“Okay,” Chloe says brightly, snapping her fingers at Alette as they tromp over the frozen forest. “So it’s not just an isolated occurrence. Maison?”

He’s already shaking his head. “I don’t remember.”

“No help,” Chloe says, and all at once gets some major side eye from pretty much everyone around her, including Alette’s Wight boyfriend. Who’s just there with them and most likely has been the entire time, which is another layer of awkwardness. “Gurlien, any research—”

Her best friend just looks firmly away.

“Right, Ambra? Any demon ideas?”

“Most Necromancers don’t live long enough for us to get ideas,” Ambra replies, and even her voice is different, more growly, and it throws Chloe for a second. “So. No.”

The other Necromancer, Lyra, glances away with a slight smile on her face, and Chloe doesn’t understand it at all.

“Okay, Alette,” Chloe starts, walking backwards so she can face the spellweaver directly. “Sensations while under, what did you get?”

“Please stop,” Alette says, and her Wight boyfriend touches her shoulder, gentle.

Chloe opens her mouth, but Delina grasps her by her elbow, turning her around and fitting her directly between the two Necromancers, bracketing her in from bothering anyone else.

Chloe knows that technique when she sees it.

“You have all sensations?” Delina asks, keeping her voice down, as if she’s sparing the others.

“Oh yeah,” Chloe replies, bouncing on her toes as they walk to demonstrate. “Everything’s back to normal. See?” She splays out her fingers, and her hands are cold, chillier than they probably should be, but otherwise fine.

Delina and Lyra exchange a glance over Chloe’s head, which isn’t cool.

“And besides the seeing extra people part, it’s not bad,” Chloe continues, jerking her thumb over her shoulder at the Wight boyfriend, who’s navigating the frozen forest ground just as they are, stepping over roots and avoiding trees. “That means it worked, right?”

“Yeah,” Lyra says, finally some confirmation, and Chloe’s knees almost buckle under the relief. “Something certainly worked.”

To the surprise of nobody,they bully her into a full medical examination with the two Necromancers, and by the time that’s done, the winter sun is setting behind even more clouds and the unsettled quiver is back in Chloe’s chest.

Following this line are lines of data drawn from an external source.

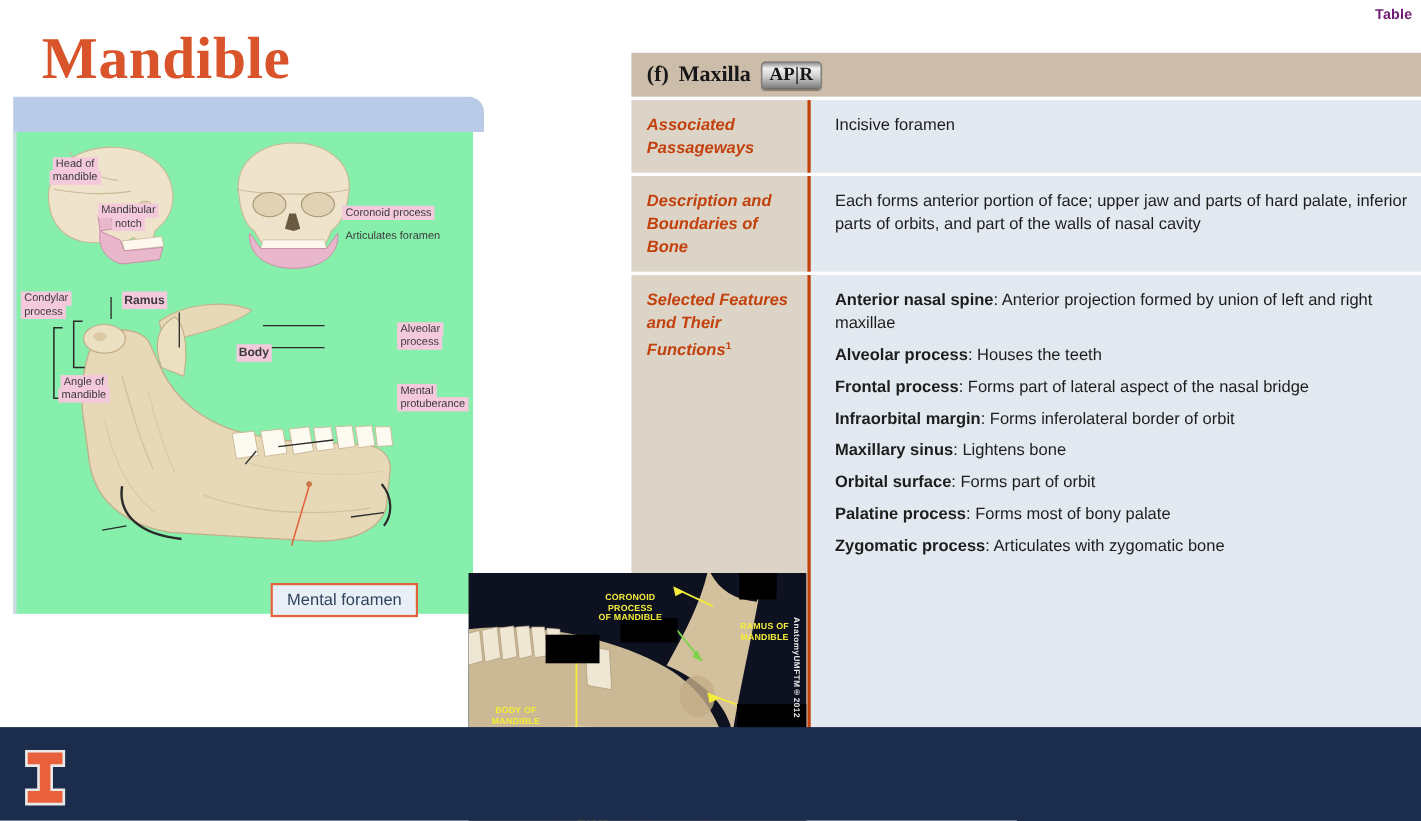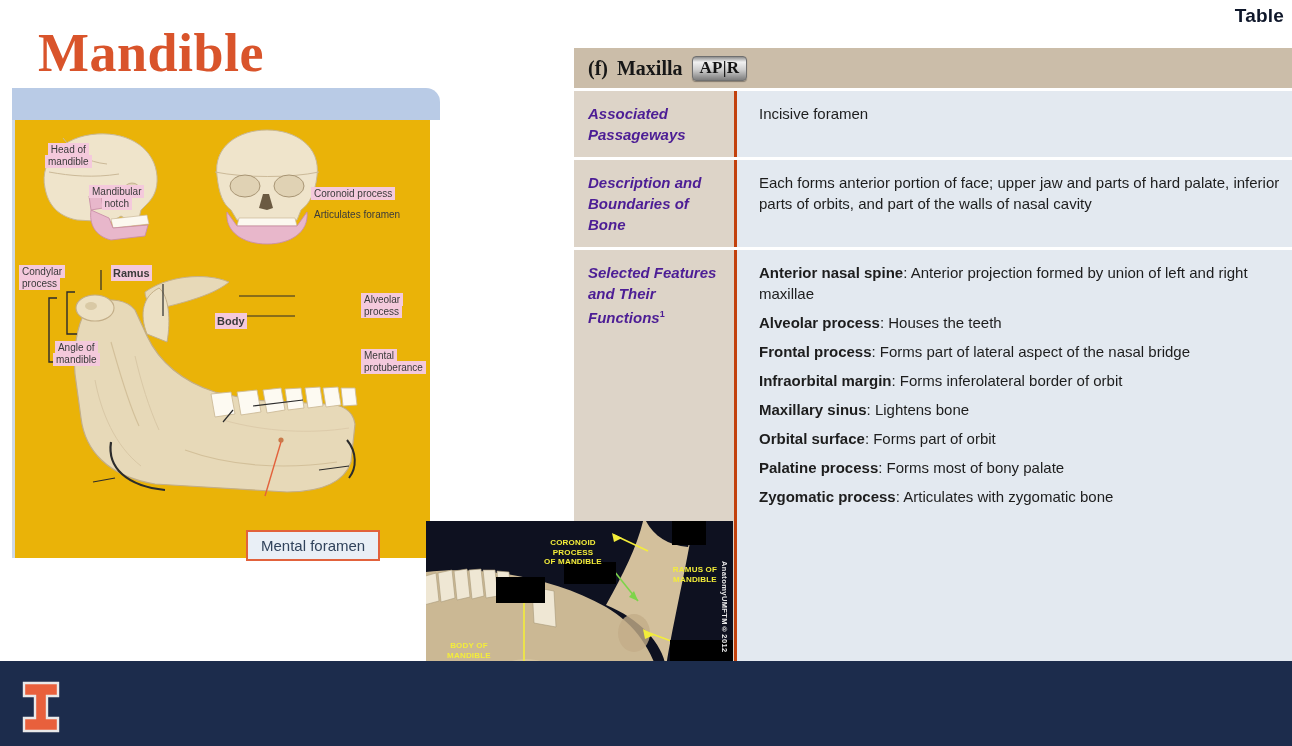--- a/index.html
+++ b/index.html
@@ -7,21 +7,21 @@
   body {
     width: 1292px; height: 746px;
     position: relative; overflow: hidden;
     background: #ffffff;
     font-family: "Liberation Sans", sans-serif;
   }
 
   
   #table-tag {
     position: absolute; top: 5px; right: 8px;
-    font-size: 19px; font-weight: bold; color: #0f172a;
+    font-size: 13px; font-weight: bold; color: #701a75;
     letter-spacing: .2px;
   }
 
   
   #slide-title {
     position: absolute; left: 38px; top: 22px;
     font-family: "Liberation Serif", serif;
     font-weight: bold; font-size: 54px;
     color: #d9542b; letter-spacing: .5px;
   }
@@ -31,21 +31,21 @@
     position: absolute; left: 12px; top: 88px;
     width: 428px; height: 470px;
   }
   #figure-header {
     position: absolute; left: 0; top: 0; width: 428px; height: 32px;
     background: #b9cbe6;
     border-top-right-radius: 14px;
   }
   #figure-body {
     position: absolute; left: 0; top: 32px; width: 418px; height: 438px;
-    background: #eab308;
+    background: #86efac;
     border-left: 3px solid #cfd9e6;
   }
   .fig-svg { position: absolute; left: 0; top: 0; }
 
   
   .fig-label {
     position: absolute;
     font-size: 10px; line-height: 11.5px;
     color: #3a3a3a; font-family: "Liberation Sans", sans-serif;
   }
@@ -84,21 +84,21 @@
     border: 1px solid #6f6f6f; border-radius: 4px;
     font-family: "Liberation Serif", serif; font-weight: bold;
     font-size: 17px; color: #141414; letter-spacing: .3px;
     box-shadow: 0 1px 1px rgba(0,0,0,.35);
   }
   .trow { display: flex; border-top: 3px solid #ffffff; }
   .tlabel {
     width: 160px; flex: 0 0 160px; background: #ddd4c8;
     padding: 12px 4px 12px 14px;
     font-style: italic; font-weight: bold; font-size: 15px;
-    line-height: 21px; color: #4c1d95;
+    line-height: 21px; color: #c2410c;
   }
   .tlabel sup { font-size: 9px; font-style: normal; }
   .tvalue {
     flex: 1; background: #e3e9f0;
     padding: 12px 10px 12px 22px;
     font-size: 15px; line-height: 21px; color: #1d1d1d;
     border-left: 3px solid #c2410c;
   }
   .tvalue p { margin: 0 0 8px 0; }
   .tvalue p:last-child { margin-bottom: 0; }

It’s not directly related to the death, not that she can tell, but the moment she gets a second alone, she lets herself collapse in the small bedroom they set aside for her, in the pseudo apartment inside the compound that leaves her utterly lonely.

After a year of living with Gurlien and another few months with Delina and Maison, her own living space is almost torture. A reminder of the prison in Toronto, of the forced solitude and the lack of updates and the itch to do anything else but sit there.

And with Gurlien back staying with Ambra—understandable—Chance the cat has been inseparable with him, so she doesn’t even have a pet to bounce ideas off of.

For a few seconds, she flops onto the army cot set up for her, face down into the pillows, but that doesn’t help the quiet. Doesn’t help the strange panic that’s been welling up in her chest since they got to the compound, the half-eagerness half-terror that she’s actually in a place to do something.

Turns out dying didn’t solve that.

With a huff at herself, Chloe pushes herself up to sit cross legged on the cot, pulling her research off the filing cabinet she’s using as a nightstand and flipping open her notebook. With a quick tap, she unspools the alchemy keeping it in code, transfixing the ink on the page to actual words instead of a mess of incomprehensible symbols.

Her fingertips tingle, a small spark of…something…burrowing into the callouses on her skin.

“Okay,” Chloe whispers to the utter stillness of the room. “That’s different.”

She sits up straighter, then grabs the nearest non-biological thing she can grasp—a cheap plastic BIC pen—and taps it against her thigh, sending a bit of willpower to twist the atoms, twist things to resettle, a task as easy for her as breathing.

Another spark, another small shock, and it shifts in her hand, blurring the air above it, and it clicks into place as a shining plastic set of lockpicks.

So she can still do everything, there’s just an additional bit of haptic feedback. Interesting.

With another tap she transforms it back into a pen and scribbles the thought down, even as unease chases itself across her body.

They had forbidden her from leaving that day (or the next) but the want for action, the drive to do something, anything, eats at her stomach.